Beneficial Garden

Insects



Beneficial Insects

There are many insect pests that like to wage war against our beloved brugmansia, or angel trumpets. But there are many insects that will help you in your war against the insects. These include assassin bugs, dragonflies, honeybees, hoverflies, lacewings, ladybugs, soldierbugs (be careful, soldierbugs look very similar to stinkbugs, but are good) parasitic wasps, (or braconid wasps),, and praying mantis.

It is good to use beneficial insects whenever possible, to fight other insects. This keeps down toxic chemcial use, (and costs) to you as a gardener, and is less harmful to the environment. Becoming familiar with what beneficial insects look like will help you to protect them, and help them breed by supplying them with living plants they need.

Learning the lifecycles of these good bugs is also important. You will be able to know by sight, the different larval/pupae stages that some insects go through before reaching adulthood. This also, keeps you from harming important insects, no matter what stage in their brief lives they are at.

Controlling many insect pests can be as easy as planting out beds of Asclepias. Asclepias make great attractors to ladybugs. After your beds are established and the plants are blooming, in come the asclepias bugs. These black and red bugs are targeted by ladybugs and their offspring. Keeping the asclepias plants growing creates a foodchain of sorts. The plant first supports the asclepias bug, which in turn draws in the ladybugs, whose young eat the junior asclepias bugs. After having asclepias plants in my garden for a year or so, I have found ladybugs and ladybug lions on almost all of my other garden plants, so they spread out and remain a force to be reckoned with. I hear many gardeners complain they buy ladybugs but then they leave their gardens. Not if you have asclepias! Where I live (zone 10A)my established beds of asclepias have kept ladybugs in all of my gardens year round. And Ladybugs eat aphids, (sometimes found on asclepias too) mealybugs, and many other soft bodied pest insects.

Another great factor in planting out asclepias plants, is they are the larval food of Monarch and Queen butterflies. And all sorts of butterflies drink nectar from the lovely flowers.

Walking Stick insects are also beneficial, preying on other pest insects that can and do invade your garden. Down here in South Florida, we have many species of them. A shy and solitary insect, they are hard to see, but if you have a large enough garden space with some undisturbed, taller plantings they will be attracted in and keep residence. Do not harm them if seen.

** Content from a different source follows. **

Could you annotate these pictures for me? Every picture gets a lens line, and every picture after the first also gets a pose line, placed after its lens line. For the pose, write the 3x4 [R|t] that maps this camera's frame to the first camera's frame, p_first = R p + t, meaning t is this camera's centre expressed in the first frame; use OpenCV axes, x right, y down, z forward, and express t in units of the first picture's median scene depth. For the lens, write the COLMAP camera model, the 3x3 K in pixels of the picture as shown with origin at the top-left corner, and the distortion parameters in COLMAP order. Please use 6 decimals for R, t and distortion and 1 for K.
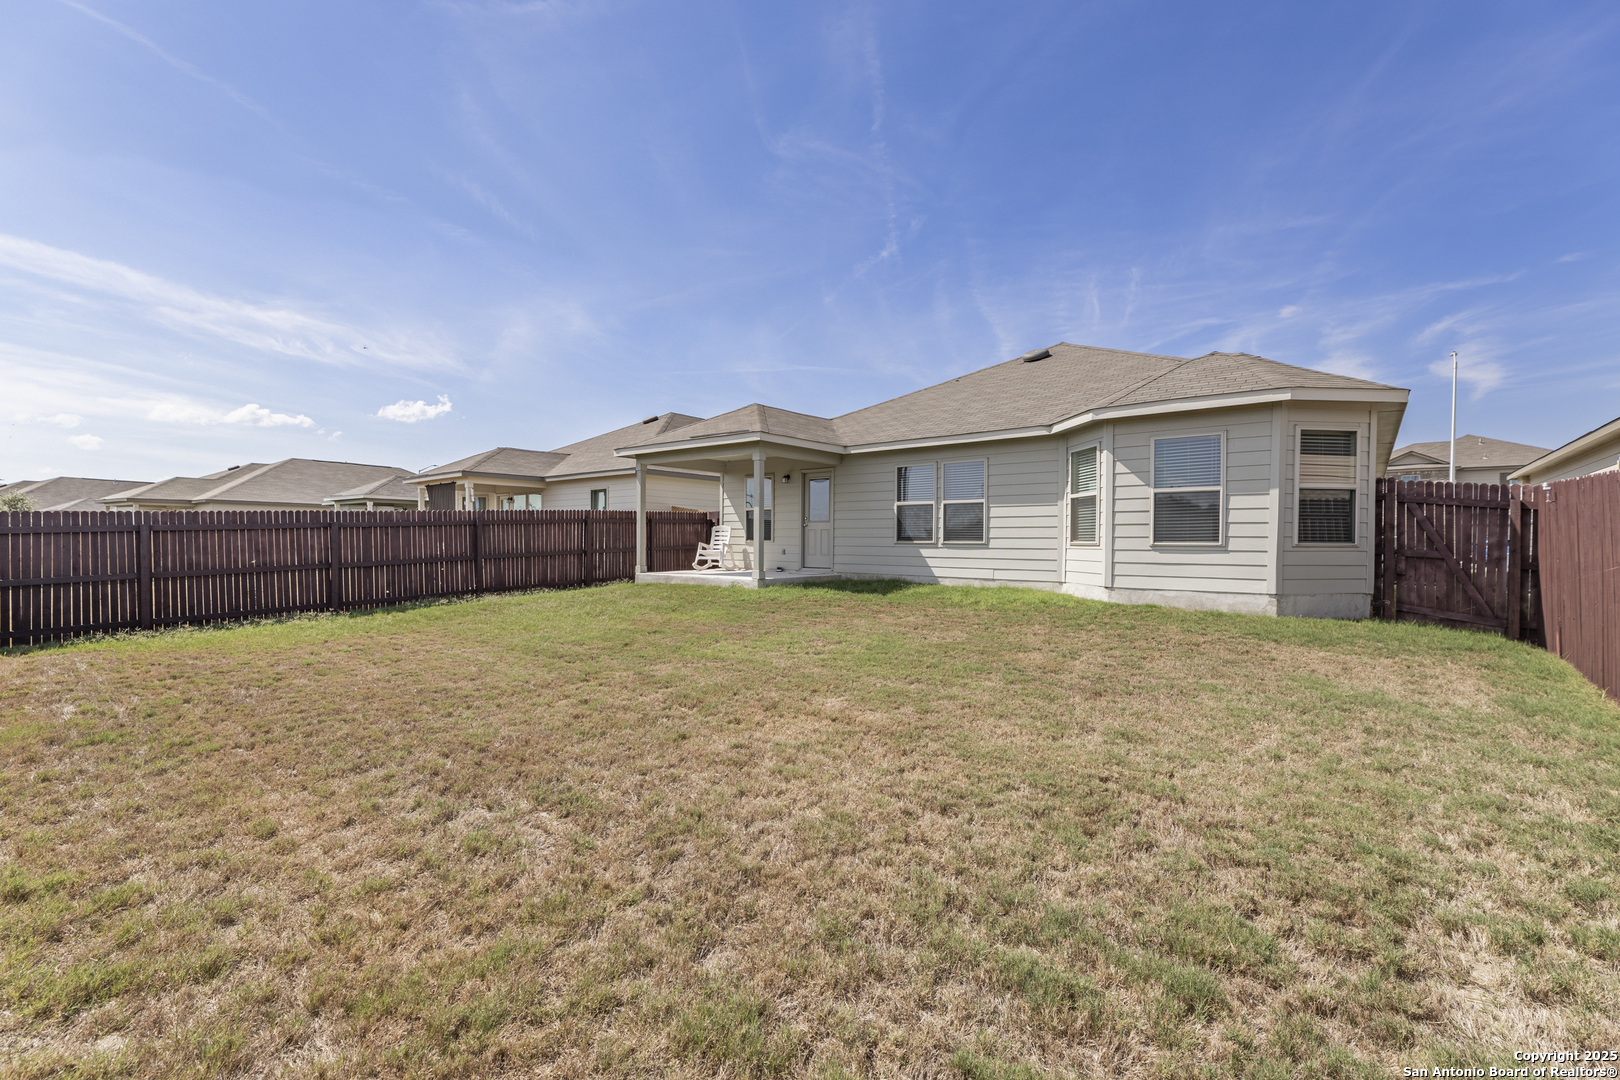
lens RADIAL K [[678.6, 0, 810.0], [0, 678.6, 540.0], [0, 0, 1]] dist [-0.000033, -0.000205]
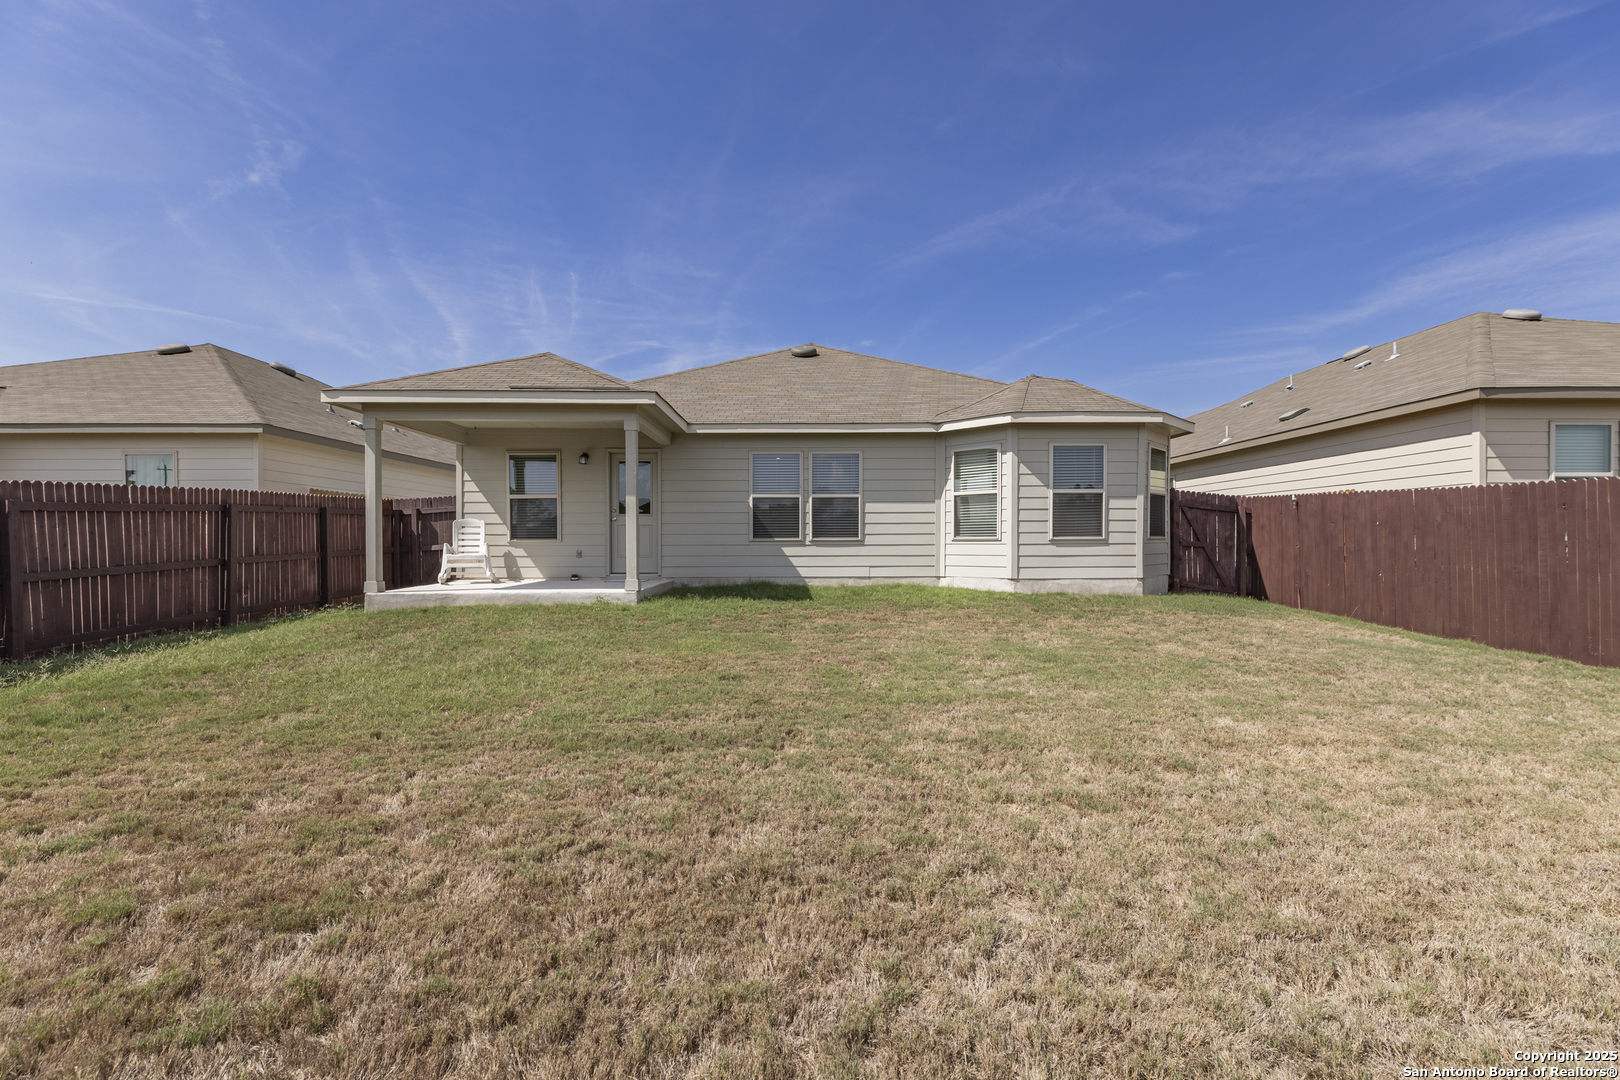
lens RADIAL K [[678.6, 0, 810.0], [0, 678.6, 540.0], [0, 0, 1]] dist [-0.000033, -0.000205]
pose [[0.766976, -0.009014, 0.641612, -0.414580], [0.007639, 0.999959, 0.004916, -0.000235], [-0.641630, 0.001131, 0.767014, 0.312656]]
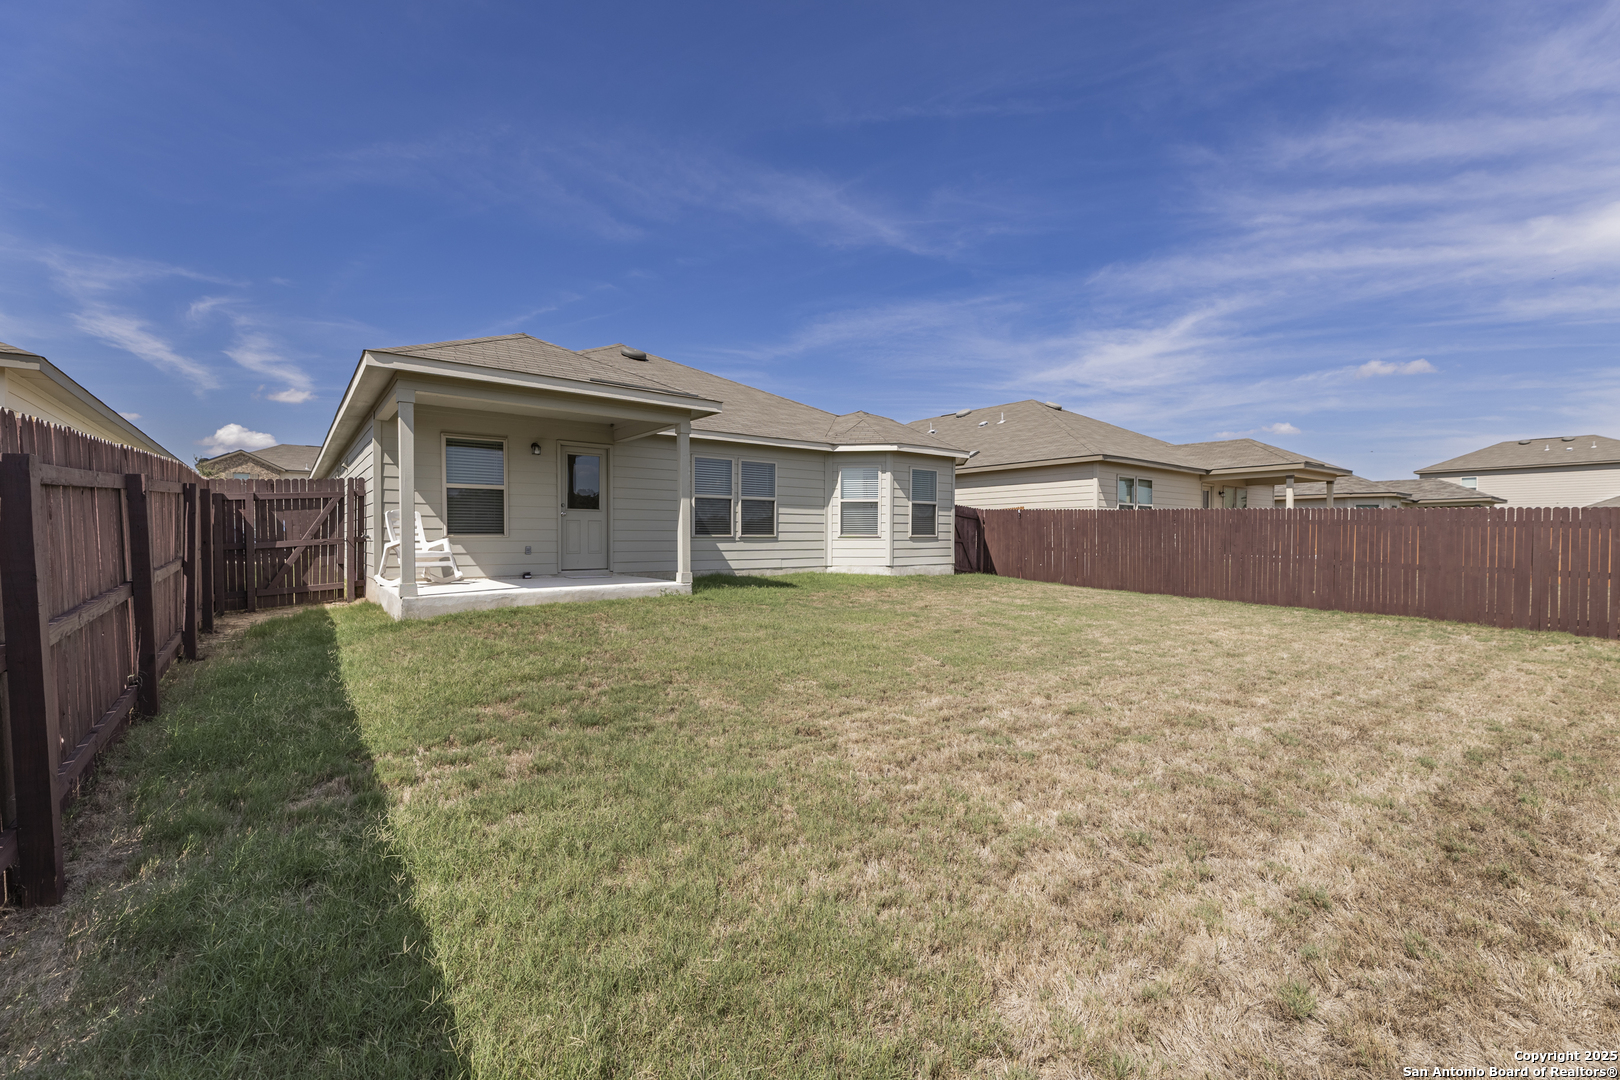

Placing out a small, undisturbed pond somewhere in the landscape will also help attract beneficial insects. To stop mosquitoes from breeding in it, add guppy fish. They are tropicals, and if you have a freezing winter, add a heater to it or remove fish come frosts and keep indoors until threat of last frost is over. But they will eat every mosquito larvae. And the pond will draw in dragonflies, frogs, toads, and other insects that eat the bad ones.

Plants beneficials need

Make sure to cultivate plants that attract them to your garden. Many are nectar feeders, others may like to lay their eggs on a particular species of plant. Most all are herbs and medicinal herbs, so you could benefit from growing them for you and your family too.
Chrysanthemum, Fennel, Mustard, Yarrow, Wormweed and Basil are a few plants that attract various beneficial insects. Other plants that will draw them in include daisies, mint, onion, garlic, dillweed, carrots, chives, marjoram, oregano, chamomile, marigold, coreopsis, tansy, sunflowers, goldenrod, caraway, anise, dandelion, clovers, buckwheat, loveage, bee balm, hyssop, lamb's quarters, catnip, lavendar, thyme and angelica.